I can confirm that this patch works fine for the s390x architecture. I have a 
setup with postfix and two opendkim instances for RSA and ED25519 dual signing 
running bullseye on a IBM system z15 (in fact it's the same host where zelenka 
and zandonai are hosted on).
I've not tested this patch on x86 yet. If you want, I can build a test system 
for x86. But maybe you already have a system to give it a try?
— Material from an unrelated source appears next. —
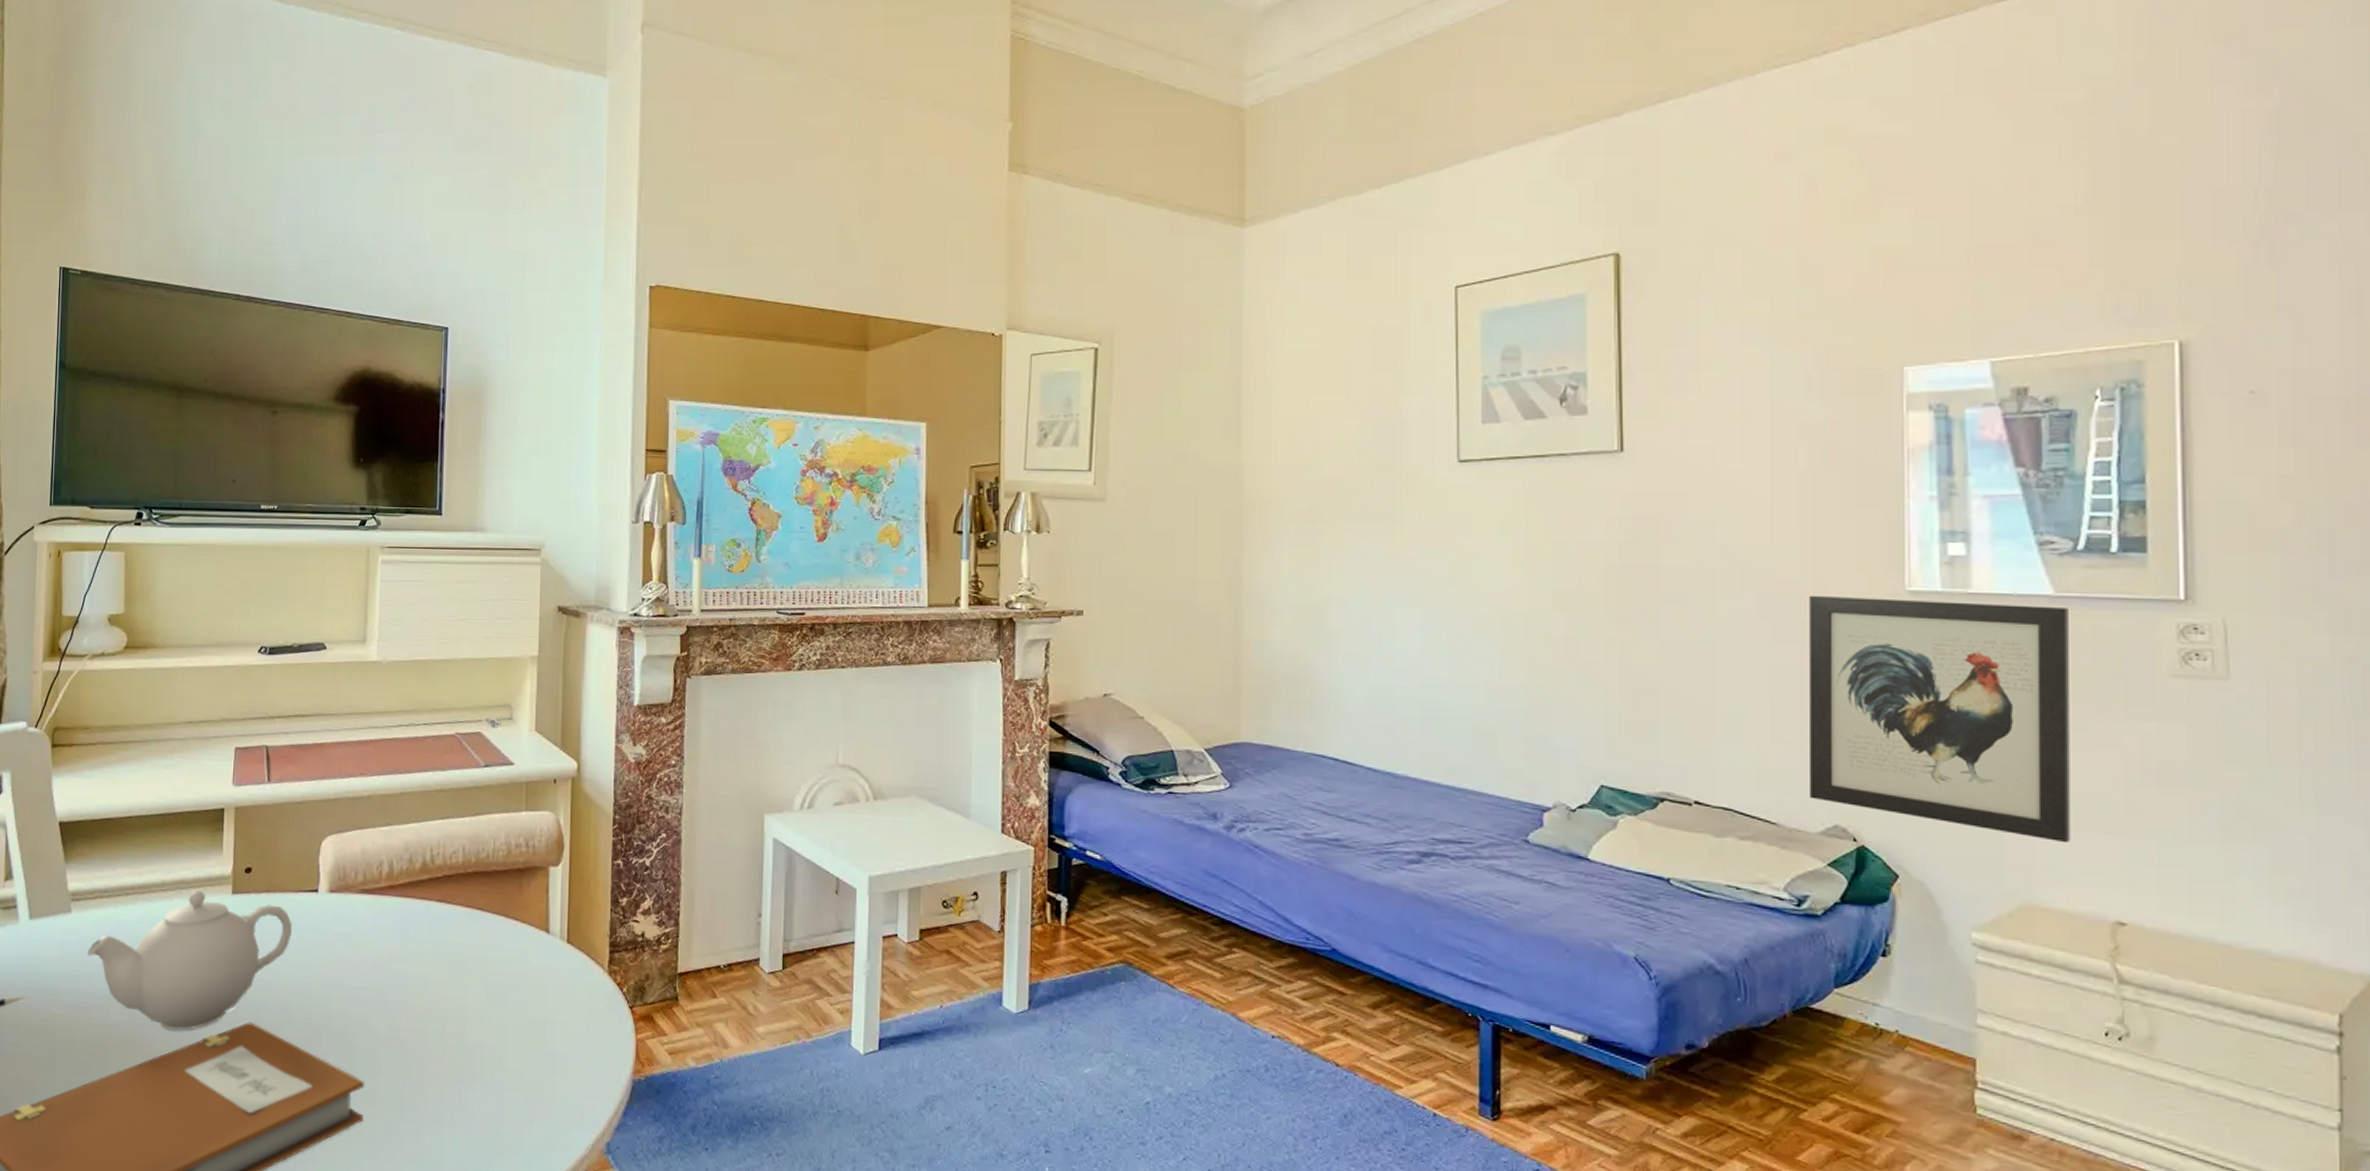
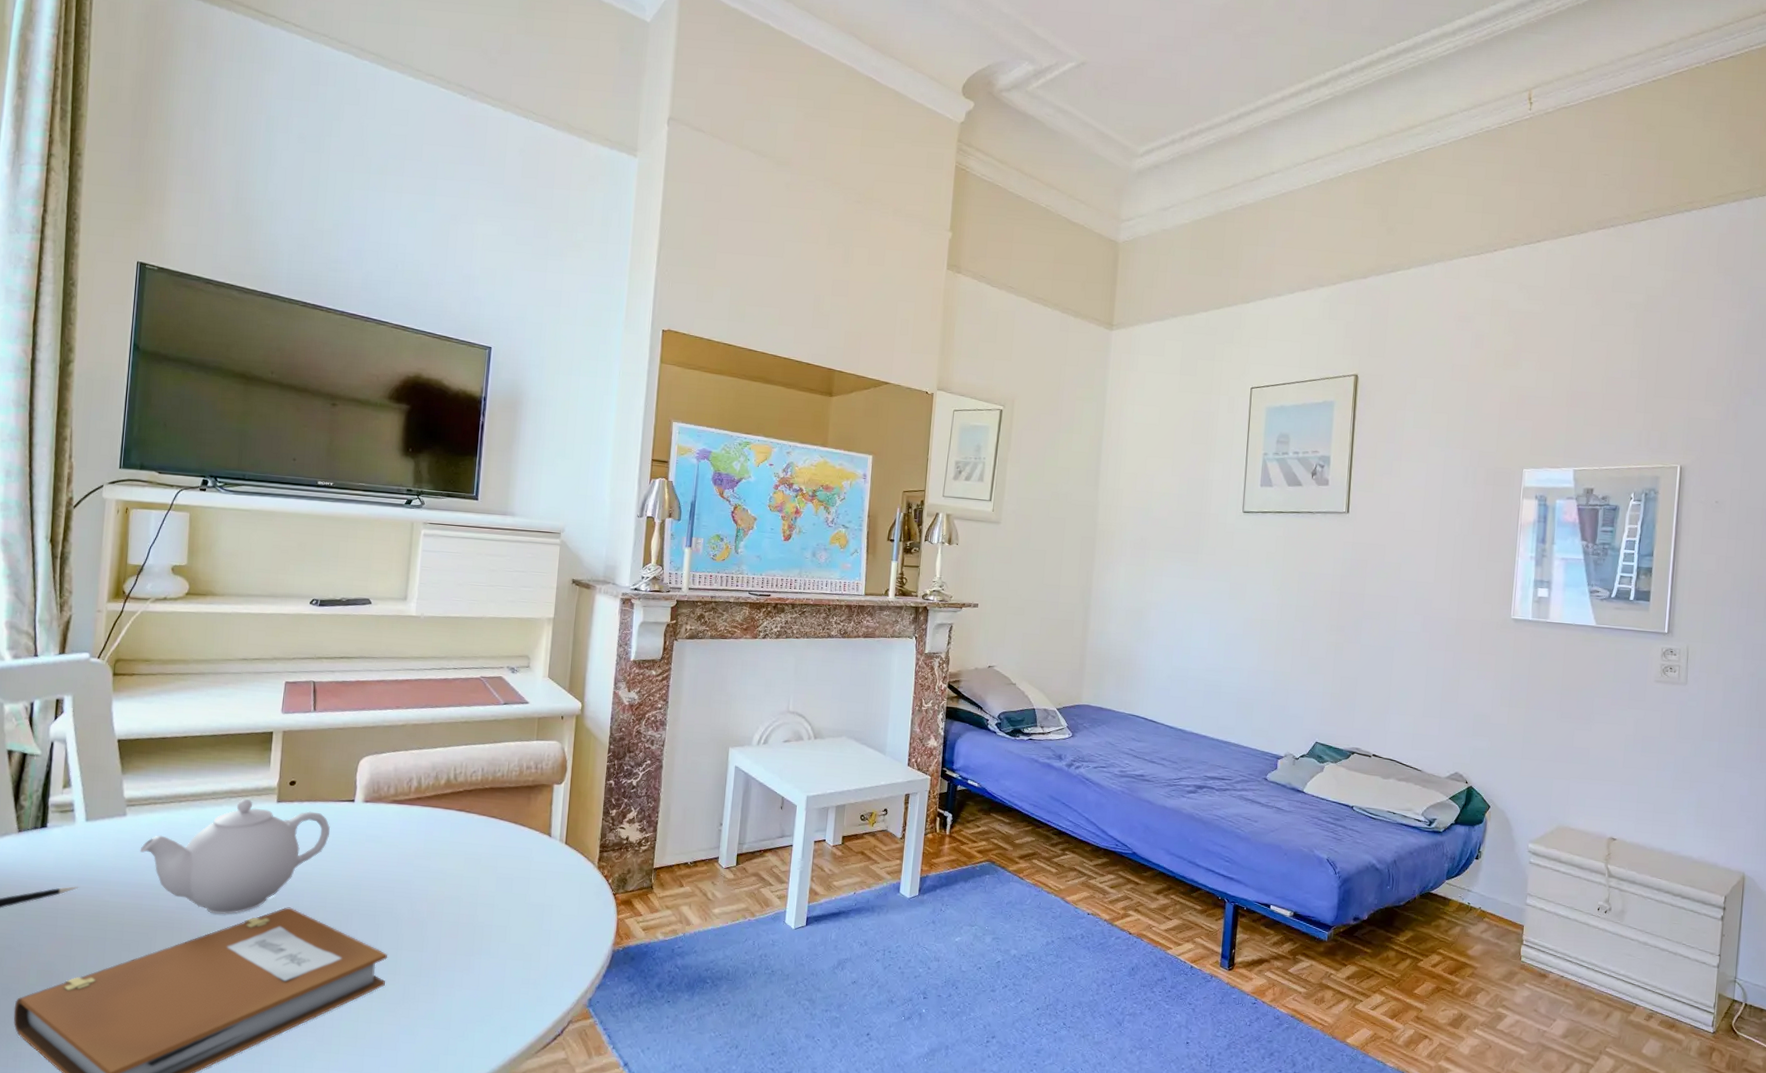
wall art: present [1808,595,2071,844] -> none [1442,618,1603,787]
I've split the patch in a fix for s390x and a cleanup patch on purpose to keep 
things separated. Feel free to ignore the cleanup patch. From my understanding 
upstream opendkim seams pretty much dead, so I've little hope to get those 
fixes upstream.

Ciao
Martin



________________________________________
Von: David Bürgin <[email protected]>
Gesendet: Freitag, 18. November 2022 18:19
An: Martin Grimm; [email protected]
Betreff: Re: Bug#1012506: Fix for 64bit big-endian systems

Hello Martin,

thank you for the patches.

Martin Grimm:
> Building opendkim with --with-gnutls disables support for ed25519, so I've 
> taken a closer look at the problematic code and found the culprit code.
>
> The error comes from the call to the openssl function RSA_sign in 
> libopendkim/dkim.c:3945:
>
> RSA_sign takes as fifth argument a reference to an unsigned int (4 byte) 
> variable to return the length of the signature.
> The opendkim-code uses a reference to the variable l of type size_t (unsigned 
> long, 8 bytes on s390x) casted as (signed) int reference for this.
> This is fatal for a big endian system.
>
> I've attached to patches:
> 1.) fix-RSA_sign-call.patch: fixes the call to RSA_sign by using a temporary 
> variable ui_l of the correct type unsigned int to get back the length from 
> RSA_sign and savely assigns the returned value to l after the call.
> 2.) fix-printf-types.patch: fixes several calls of printf in dkim.c that use 
> the signed int specifier "%d" to print size_t arguments. For C99-code "%zu" 
> should be used for size_t variables.

Regarding patch 1: I don’t have access to an s390x machine and I don’t
want to spend too much time assessing this patch. I can apply it, but
please confirm that you have verified that this is the right fix and
that it does not impact the current working build. If someone else can
try it and report back, that would be useful, too.

Regarding patch 2: There are lots of compiler warnings today (eg also
for our current use of OpenSSL APIs). I can apply the patch, but
generally code cleanup is something I prefer done upstream (yeah, I
know …) instead of maintained as Debian patches.